Decline of Soviet power and the rising demand for democracy
For the Soviet Union, there was no single factor that caused its dissolution, but attempts to reform the stagnating economy did play a crucial role. Gorbachev's implementation of ‘perestroika’ in the late-1980s, which included some free-market policies being introduced to the government-run economy, was the most important economic factor. The removal of price controls saw the cost of certain items skyrocket, and accelerated the growth and normalization of the black market, which some estimates suggest was worth 10 percent of the Soviet GDP in the late 1980s. A history of excessive military spending limited the reallocation of funds to other areas of the economy, and the backlash to the political and bureaucratic restructuring hindered the effective implementation of these reforms. International factors, such as falling oil prices, additionally weakened the USSR's influence outside COMECON, although the largest international influences were the protests across the Eastern Bloc. Economic decline contributed to internal strife within the Communist Party; along with the liberalization of Soviet society and the media, these saw the government lose its control over the general population, who eventually demanded democratic reforms, independence for their own republics, and international integration.

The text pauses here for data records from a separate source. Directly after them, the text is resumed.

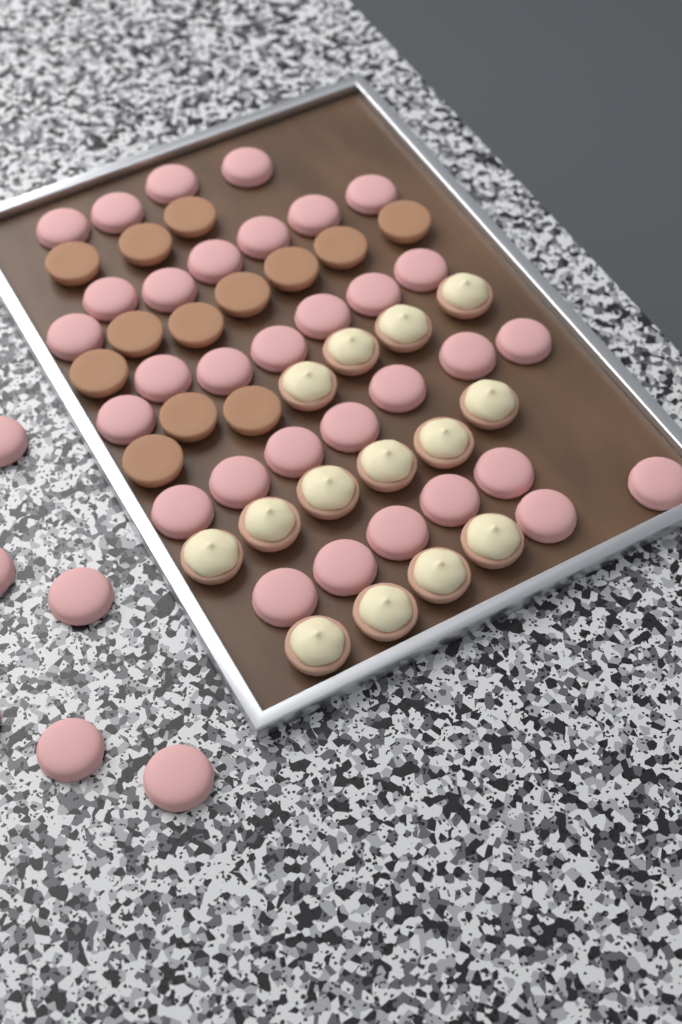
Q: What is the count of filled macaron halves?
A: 14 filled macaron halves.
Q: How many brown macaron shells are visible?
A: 13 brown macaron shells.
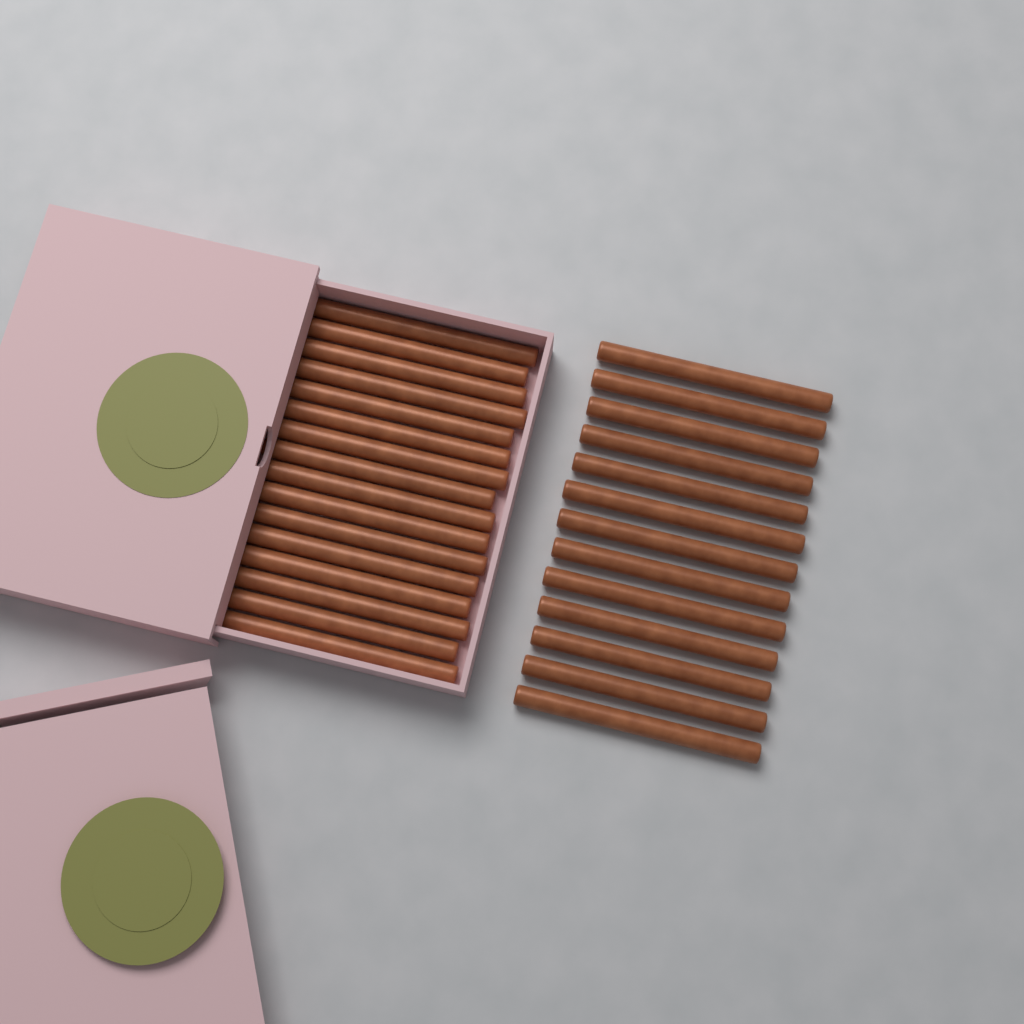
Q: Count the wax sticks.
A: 29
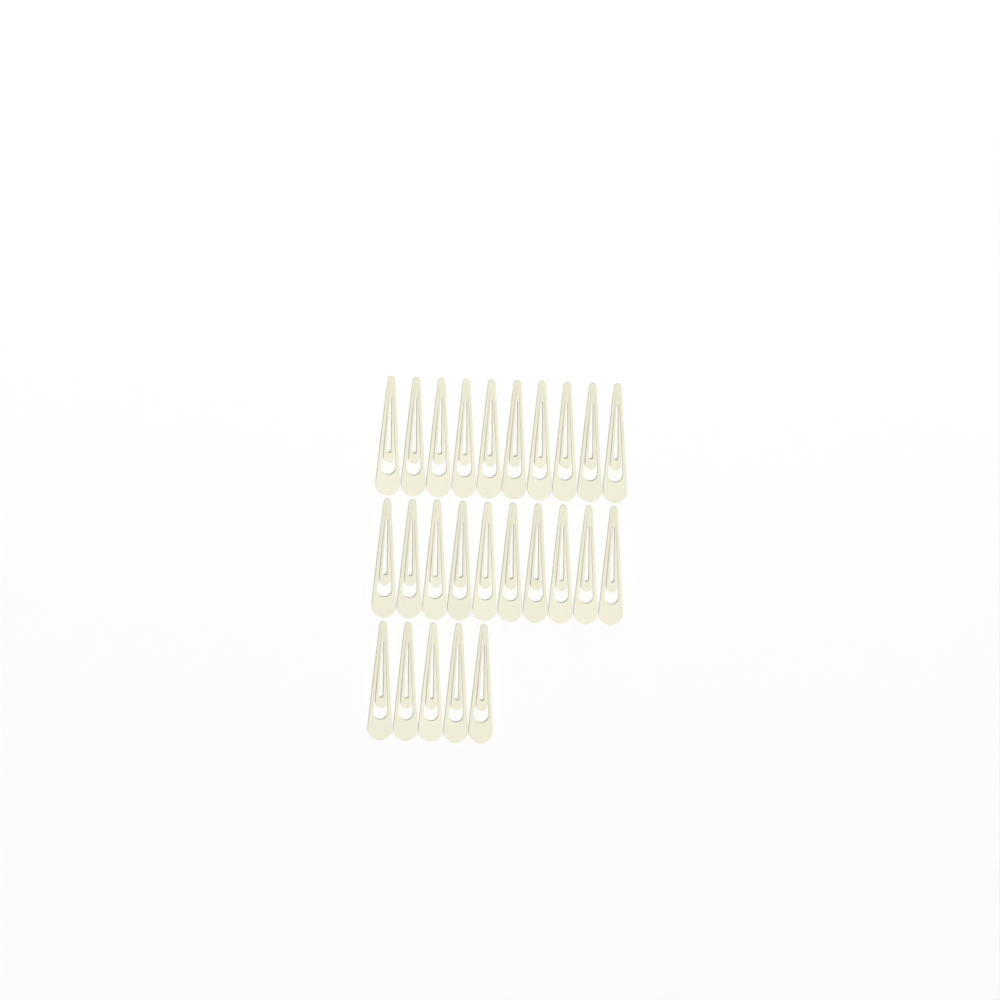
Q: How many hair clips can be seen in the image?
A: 25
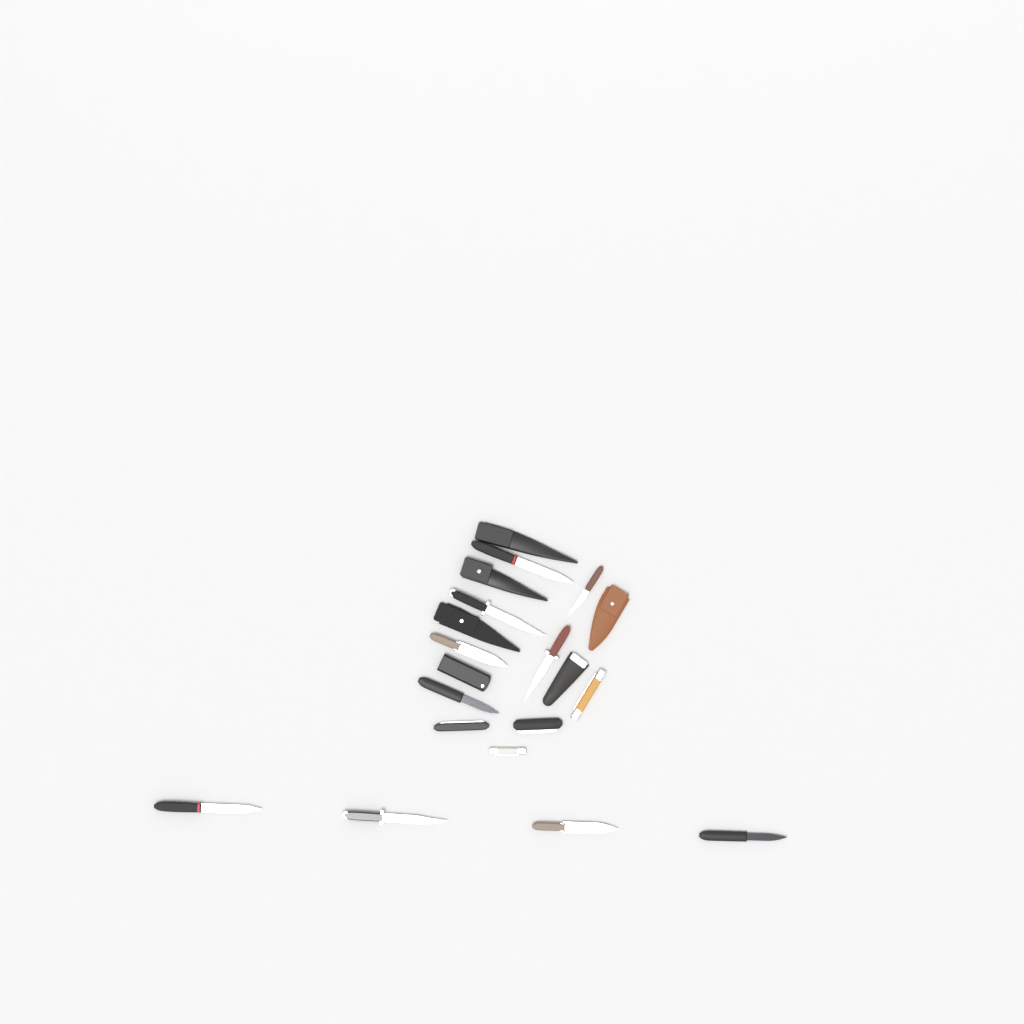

For the other Eastern Bloc countries, the end of communism was generally peaceful (excluding Yugoslavia), and economic restrictions played a smaller role than in Poland or Romania. The most-commonly cited reasons for Czechoslovakian and Yugoslavian dissolution were ethnic or national differences. Economic instability in the rest of the Bloc did contribute to socialism's end, but was just one part of the reduction in living standards, political instability, and growing western presence that drove the desire for democratization. When Gorbachev discontinued the Brezhnev Doctrine in 1988, allowing Eastern Bloc countries to determine their own futures, the wave of protests across Eastern Europe created something of a domino effect. On December 25, 1991, the Soviet Union became the last Eastern Bloc country to democratize, bringing an end to communism in Europe.